## Provided data
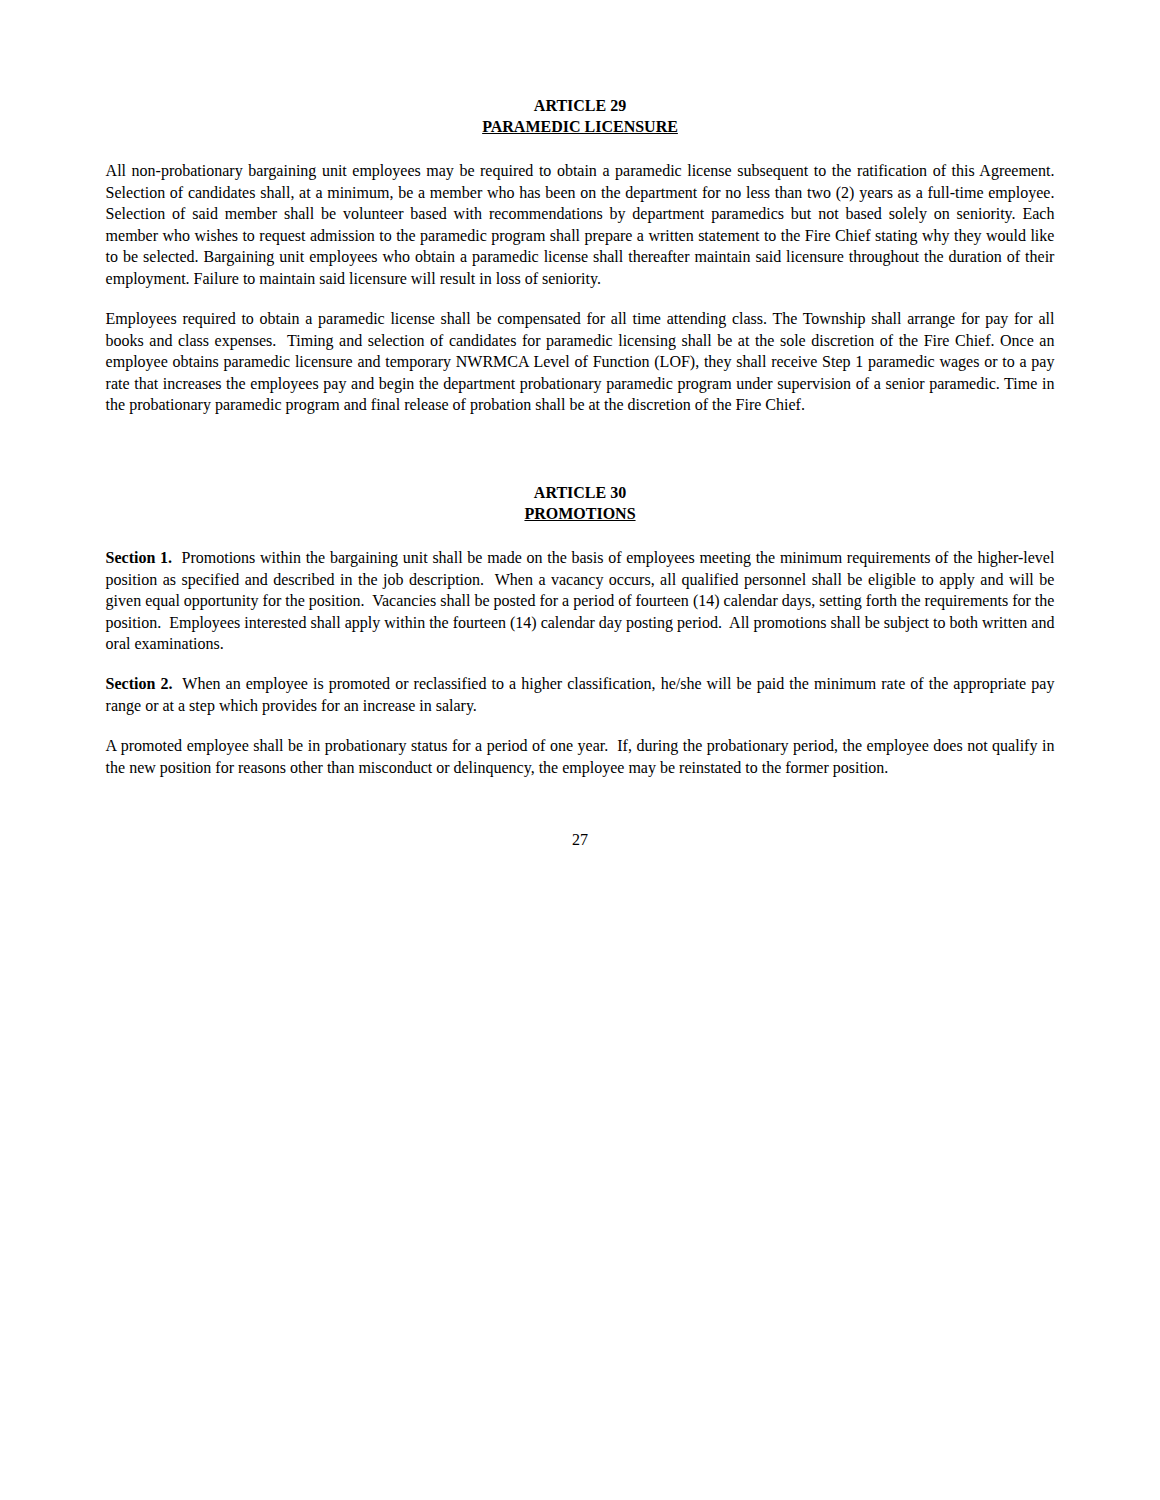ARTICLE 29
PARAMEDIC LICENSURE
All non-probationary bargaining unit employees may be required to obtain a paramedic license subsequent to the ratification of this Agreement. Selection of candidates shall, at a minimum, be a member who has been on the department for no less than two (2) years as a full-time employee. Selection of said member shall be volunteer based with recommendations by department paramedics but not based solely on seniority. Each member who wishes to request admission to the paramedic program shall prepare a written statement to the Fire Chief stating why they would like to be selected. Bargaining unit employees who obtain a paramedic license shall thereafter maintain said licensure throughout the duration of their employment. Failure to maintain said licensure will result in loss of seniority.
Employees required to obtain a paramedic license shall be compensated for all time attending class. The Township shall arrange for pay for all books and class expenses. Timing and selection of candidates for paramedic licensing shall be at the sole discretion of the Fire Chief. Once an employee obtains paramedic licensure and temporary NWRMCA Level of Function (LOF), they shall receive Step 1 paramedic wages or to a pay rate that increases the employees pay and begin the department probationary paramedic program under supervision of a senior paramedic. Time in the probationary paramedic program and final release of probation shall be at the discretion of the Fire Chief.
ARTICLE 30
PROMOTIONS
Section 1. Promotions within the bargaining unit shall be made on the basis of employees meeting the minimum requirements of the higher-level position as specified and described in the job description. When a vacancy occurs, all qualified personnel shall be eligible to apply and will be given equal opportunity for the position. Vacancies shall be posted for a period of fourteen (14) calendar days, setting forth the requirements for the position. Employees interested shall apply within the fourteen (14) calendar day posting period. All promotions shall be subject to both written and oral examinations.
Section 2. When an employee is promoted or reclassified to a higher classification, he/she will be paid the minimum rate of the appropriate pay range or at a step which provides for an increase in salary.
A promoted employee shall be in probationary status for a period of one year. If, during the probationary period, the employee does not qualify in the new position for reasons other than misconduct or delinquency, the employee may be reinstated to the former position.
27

## Required action
Go back to the data above and please quote exactly, and only, the lines from the line with "A promoted employee" through its last line.

## Result of this exercise
A promoted employee shall be in probationary status for a period of one year. If, during the probationary period, the employee does not qualify in the new position for reasons other than misconduct or delinquency, the employee may be reinstated to the former position.
27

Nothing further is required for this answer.